17 of 17 people found the following review helpful:
5.0 out of 5 stars
Very useful, December 1, 2000
This review is from: Probability Theory: An Advanced Course (Universitext) (Paperback)
In recent years many excellent graduate textbooks in probability have become available. Although these books provide the reader with the basic analytic tools of measure theoretic probability, they usually fall short of presenting probability in more general (and abstract) spaces. As far as I know, there are not many good books on the subject: Billingsley "Convergence of Probability Measures" comes to mind, and Jacod and Shiryaev's "Limit Theorems for Stochastic Processes" (both excellent, and very expensive). The goal of this booklet is to fill this void and to provide a researcher with some more advanced analytical tools. The book is a "selection of topics" in the author's words, and I think it has no pretense of completeness. What it presents, it presents very well, with short yet rigorous proofs (as far as I can tell: I studied only the first two chapters, and the last one). The reader should know probability at least at the level of Billingsley's "Probability and Measure". A basic command of topological spaces and Banach spaces is recommended.
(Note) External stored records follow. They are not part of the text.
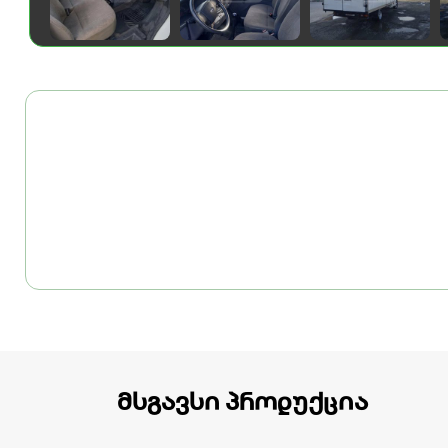
მსგავსი პროდუქცია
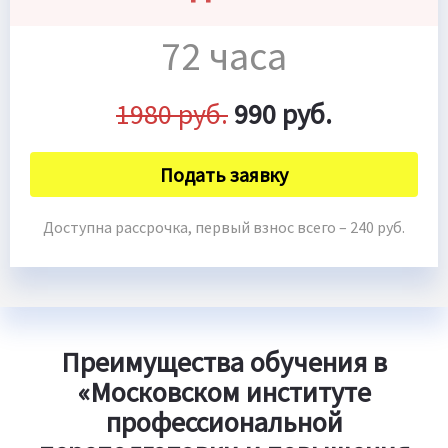
72 часа
1980 руб.
990 руб.
Подать заявку
Доступна рассрочка, первый взнос всего – 240 руб.
Преимущества обучения в
«Московском институте
профессиональной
One criticism: having a PhD student in mind, the author could have spent a few more pages on examples, but this doesn't detract much from a book that is already a helpful reference and an example of good style.
Finally, here are the titles of the chapters, with a short description when needed: 1. Introduction [sets the stage for random variables in Polish spaces] 2. Spaces of probability measures 3. Conditioning and martingales 4. Basic limit theorems [SLLN, CLT, LIL, Large Deviations] 5. Markov chains 6. Foundations of continuous time processes.